═════ DATASET RECORDS
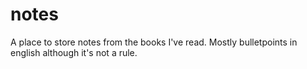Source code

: # notes

A place to store notes from the books I've read. Mostly bulletpoints in english although it's not a rule.
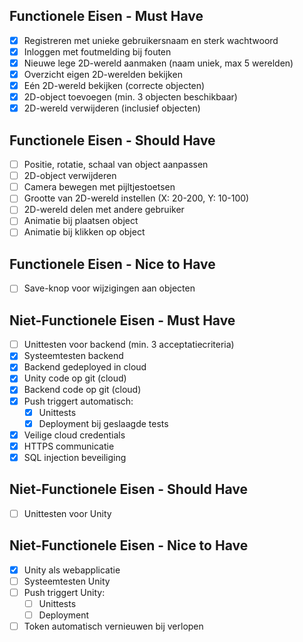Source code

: ## Functionele Eisen - Must Have
- [X] Registreren met unieke gebruikersnaam en sterk wachtwoord
- [X] Inloggen met foutmelding bij fouten
- [X] Nieuwe lege 2D-wereld aanmaken (naam uniek, max 5 werelden)
- [X] Overzicht eigen 2D-werelden bekijken
- [X] Eén 2D-wereld bekijken (correcte objecten)
- [X] 2D-object toevoegen (min. 3 objecten beschikbaar)
- [X] 2D-wereld verwijderen (inclusief objecten)

## Functionele Eisen - Should Have
- [ ] Positie, rotatie, schaal van object aanpassen
- [ ] 2D-object verwijderen
- [ ] Camera bewegen met pijltjestoetsen
- [ ] Grootte van 2D-wereld instellen (X: 20-200, Y: 10-100)
- [ ] 2D-wereld delen met andere gebruiker
- [ ] Animatie bij plaatsen object
- [ ] Animatie bij klikken op object

## Functionele Eisen - Nice to Have
- [ ] Save-knop voor wijzigingen aan objecten

## Niet-Functionele Eisen - Must Have
- [ ] Unittesten voor backend (min. 3 acceptatiecriteria)
- [X] Systeemtesten backend
- [X] Backend gedeployed in cloud
- [X] Unity code op git (cloud)
- [X] Backend code op git (cloud)
- [X] Push triggert automatisch:
  - [X] Unittests
  - [X] Deployment bij geslaagde tests
- [X] Veilige cloud credentials
- [X] HTTPS communicatie
- [X] SQL injection beveiliging

## Niet-Functionele Eisen - Should Have
- [ ] Unittesten voor Unity

## Niet-Functionele Eisen - Nice to Have
- [X] Unity als webapplicatie
- [ ] Systeemtesten Unity
- [ ] Push triggert Unity:
  - [ ] Unittests
  - [ ] Deployment
- [ ] Token automatisch vernieuwen bij verlopen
══════════
- _REQUIRED ACTION_: Pull out the lines of the records word for word, from the start up to and including the line containing "- [X] 2D-wereld". Leave the pictures out.

- _TASK RESULT_:
Source code

: # notes

A place to store notes from the books I've read. Mostly bulletpoints in english although it's not a rule.
Source code

: ## Functionele Eisen - Must Have
- [X] Registreren met unieke gebruikersnaam en sterk wachtwoord
- [X] Inloggen met foutmelding bij fouten
- [X] Nieuwe lege 2D-wereld aanmaken (naam uniek, max 5 werelden)
- [X] Overzicht eigen 2D-werelden bekijken
- [X] Eén 2D-wereld bekijken (correcte objecten)
- [X] 2D-object toevoegen (min. 3 objecten beschikbaar)
- [X] 2D-wereld verwijderen (inclusief objecten)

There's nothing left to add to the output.